Posted by: Trip at December 11, 2007 5:44 PM
Isn't El Sobrante a part of Oakland? Not trying to be sarcastic or anything, I'm seriously asking. I thought everything up until the Orinda/Lafayette/Walnut Creek area was generally considered greater Oakland? What about Alameda?
"In Alameda County, 9,454 homeowners are in some stage of foreclosure this year."
Posted by: Dude at December 11, 2007 5:45 PM
Dude, hope this helps:
http://en.wikipedia.org/wiki/El_Sobrante,_California
Posted by: Chuckles at December 11, 2007 9:32 PM
El Sobrante is in Contra Costa County, not Alameda County. It's just east of Richmond.
Posted by: Dan at December 11, 2007 10:10 PM
this is the only foreclosure on the san francisco county docket this month that looks interesting. he had a first for $675,680 so the rest must be a 2nd. i think he paid $1,099,000 back in 06.
San Francisco County
200 Brannan St #212
94107 12/27/2007
2:00 PM At The Van Ness Street Entrance To The City Hall, 400 Van Ness Ave, San Francisco, CA
N/A
John Campos
Quality Loan Service Corp.
619-645-7711
CA-07-98762-DL
$850,541
Posted by: james at December 11, 2007 10:18 PM
Trip, your prediction/assessment is spot-on IMO.

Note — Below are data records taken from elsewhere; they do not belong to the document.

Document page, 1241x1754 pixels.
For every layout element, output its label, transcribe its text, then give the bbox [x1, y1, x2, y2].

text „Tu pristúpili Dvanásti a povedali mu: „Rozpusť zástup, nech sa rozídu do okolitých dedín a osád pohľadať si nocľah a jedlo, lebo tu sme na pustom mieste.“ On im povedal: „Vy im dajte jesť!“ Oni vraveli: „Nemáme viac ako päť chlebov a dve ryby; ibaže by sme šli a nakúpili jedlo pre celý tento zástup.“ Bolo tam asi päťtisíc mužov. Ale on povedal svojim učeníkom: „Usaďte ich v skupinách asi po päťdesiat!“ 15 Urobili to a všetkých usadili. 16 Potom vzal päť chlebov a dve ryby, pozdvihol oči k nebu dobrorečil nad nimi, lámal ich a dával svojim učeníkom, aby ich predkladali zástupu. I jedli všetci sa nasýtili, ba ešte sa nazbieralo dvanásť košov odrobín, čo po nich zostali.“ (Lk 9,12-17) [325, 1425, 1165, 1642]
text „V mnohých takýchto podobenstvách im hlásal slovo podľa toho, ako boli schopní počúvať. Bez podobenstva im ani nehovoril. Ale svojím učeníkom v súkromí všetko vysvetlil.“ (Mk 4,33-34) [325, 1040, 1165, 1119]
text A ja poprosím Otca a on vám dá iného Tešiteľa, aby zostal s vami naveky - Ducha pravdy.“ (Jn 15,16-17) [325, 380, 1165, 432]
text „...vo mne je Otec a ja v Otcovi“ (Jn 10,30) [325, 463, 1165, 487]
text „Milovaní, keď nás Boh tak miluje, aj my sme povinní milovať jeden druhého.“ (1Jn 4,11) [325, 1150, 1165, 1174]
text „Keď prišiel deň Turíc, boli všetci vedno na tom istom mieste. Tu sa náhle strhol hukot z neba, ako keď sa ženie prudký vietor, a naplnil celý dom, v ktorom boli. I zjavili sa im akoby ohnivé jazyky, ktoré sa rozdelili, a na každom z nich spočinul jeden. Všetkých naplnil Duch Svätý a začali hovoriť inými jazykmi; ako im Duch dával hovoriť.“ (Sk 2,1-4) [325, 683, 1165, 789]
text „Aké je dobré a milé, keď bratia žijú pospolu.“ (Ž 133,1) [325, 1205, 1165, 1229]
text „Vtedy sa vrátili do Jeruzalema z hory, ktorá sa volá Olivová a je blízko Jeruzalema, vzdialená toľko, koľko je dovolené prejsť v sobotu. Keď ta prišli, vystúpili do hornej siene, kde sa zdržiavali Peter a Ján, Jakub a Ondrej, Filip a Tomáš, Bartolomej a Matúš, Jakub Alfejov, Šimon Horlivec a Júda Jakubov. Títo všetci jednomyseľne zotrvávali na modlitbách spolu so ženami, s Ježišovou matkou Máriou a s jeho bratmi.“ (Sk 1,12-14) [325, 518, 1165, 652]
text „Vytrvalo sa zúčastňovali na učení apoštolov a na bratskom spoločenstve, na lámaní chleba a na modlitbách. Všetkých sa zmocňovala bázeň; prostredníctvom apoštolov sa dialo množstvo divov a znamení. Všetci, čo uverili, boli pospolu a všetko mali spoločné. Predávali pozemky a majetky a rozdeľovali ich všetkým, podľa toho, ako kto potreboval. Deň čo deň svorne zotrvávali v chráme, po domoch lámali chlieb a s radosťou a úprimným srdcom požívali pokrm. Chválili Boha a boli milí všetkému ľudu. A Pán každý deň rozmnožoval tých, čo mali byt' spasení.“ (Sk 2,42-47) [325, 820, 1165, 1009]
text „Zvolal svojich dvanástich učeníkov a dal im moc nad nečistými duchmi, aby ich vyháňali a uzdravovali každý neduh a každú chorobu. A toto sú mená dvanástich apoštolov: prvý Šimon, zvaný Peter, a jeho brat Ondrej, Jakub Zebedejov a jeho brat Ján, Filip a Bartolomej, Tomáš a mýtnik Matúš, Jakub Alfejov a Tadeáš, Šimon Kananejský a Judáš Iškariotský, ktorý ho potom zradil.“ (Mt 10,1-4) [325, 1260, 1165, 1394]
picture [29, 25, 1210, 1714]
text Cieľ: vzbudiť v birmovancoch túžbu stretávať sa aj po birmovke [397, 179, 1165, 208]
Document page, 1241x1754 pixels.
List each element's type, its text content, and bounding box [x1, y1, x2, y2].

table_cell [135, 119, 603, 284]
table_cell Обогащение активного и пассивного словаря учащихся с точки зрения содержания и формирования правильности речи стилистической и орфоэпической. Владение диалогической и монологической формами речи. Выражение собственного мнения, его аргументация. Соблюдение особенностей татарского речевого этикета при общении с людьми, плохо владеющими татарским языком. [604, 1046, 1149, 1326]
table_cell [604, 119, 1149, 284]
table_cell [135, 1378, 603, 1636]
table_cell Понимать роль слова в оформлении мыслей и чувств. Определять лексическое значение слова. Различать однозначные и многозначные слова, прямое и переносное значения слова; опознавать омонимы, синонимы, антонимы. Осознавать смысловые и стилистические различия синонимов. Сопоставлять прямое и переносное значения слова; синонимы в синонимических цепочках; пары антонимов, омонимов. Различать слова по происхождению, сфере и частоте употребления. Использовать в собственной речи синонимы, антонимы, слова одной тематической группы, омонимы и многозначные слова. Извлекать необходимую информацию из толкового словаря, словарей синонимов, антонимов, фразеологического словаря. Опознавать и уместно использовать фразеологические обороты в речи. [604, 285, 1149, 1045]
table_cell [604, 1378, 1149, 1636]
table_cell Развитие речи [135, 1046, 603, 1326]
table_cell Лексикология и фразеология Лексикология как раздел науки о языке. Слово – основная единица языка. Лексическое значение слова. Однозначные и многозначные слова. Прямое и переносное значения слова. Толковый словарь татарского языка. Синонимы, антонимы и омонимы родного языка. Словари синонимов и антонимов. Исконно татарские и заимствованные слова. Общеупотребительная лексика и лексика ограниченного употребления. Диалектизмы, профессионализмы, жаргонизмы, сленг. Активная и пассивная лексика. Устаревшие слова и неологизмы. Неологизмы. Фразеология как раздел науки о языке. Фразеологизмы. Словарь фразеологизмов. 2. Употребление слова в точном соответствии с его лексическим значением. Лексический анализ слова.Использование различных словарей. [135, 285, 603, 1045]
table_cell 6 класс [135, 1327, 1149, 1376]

Regarding the quote on El Sobrante prices, keep in mind those numbers were simply thrown out in the air anecdotally, and as drastic as they appear, probably are getting close to reality.
Posted by: D Gordon at December 12, 2007 9:22 AM
The SFO SFR sales Nov data is out. District 10 are seeing both volume drop and price drop. District 2 and 3 are seeing volume drop, but price stable. District 4 are seeing volume drop but price increase. All other districts are doing quite well.
Posted by: John at December 12, 2007 9:59 AM
thanks for the recognition john, more specifically, the post can be found at:
SanFranciscoSchtuff.com/Single Family 11/06 vs 11/07
Posted by: Garrett at December 12, 2007 11:33 AM
This is the first I've heard of Trulia mapping foreclosures, but that's a great development on their part. I've used them for a lot of research and I'm always amazed that they aren't as well known as other sites like Zillow or Yahoo's real estate section. Trulia is far more user-friendly and just plain useful, I've found.
Can't wait to start going through the new foreclosure data.
Posted by: Nick at December 12, 2007 1:17 PM
hey nick, i was a little disappointed in the trulia mapping of these. you need an account on realty trac, or a least a tria, to see anything worthwhile. you might as well go direct to them instead of wasting your time on trulia. someone needs to buy one of these companies or merge to give us all that data on the same spot. property shark, zillow, etc. there are too many now anyway. i'd put my money on cyberhomes.com long term. they own the data anyway.
Posted by: james at December 12, 2007 4:21 PM
The Trulia data is a RealtyTrac feed.
I joined RealtyTrac for a split second to research a property on 7th Avenue they had listed as being in default (they have a trial membership available). Once unmasked, I learned that the property had already been listed and sold some months before as a short sale.
My experience is not unique. RealtyTrac is known for providing stale, unreliable data. That doesn't mean everything they post is untrue-- but you have to dig a bit to verify.
Posted by: Anon Agent at December 13, 2007 6:36 PM
How to get the quantities of cash to be able to buy a foreclosure? My understanding, and I've looked at some of these situations, is that contractors/real estate investors who do this type of thing will create a llc and sell shares in it to generate the cash. As an investor with no real estate experience beyond my home, I did not feel it was the situation for me (I also didn't trust the guy who was putting the investment pool together). As with all investments, there seems to be a great deal of risk to this, but some do well.
From what I've seen of the Trulia map markers for my neighborhood, the data is very, very bad and there are probably better ways to go about looking for these situations.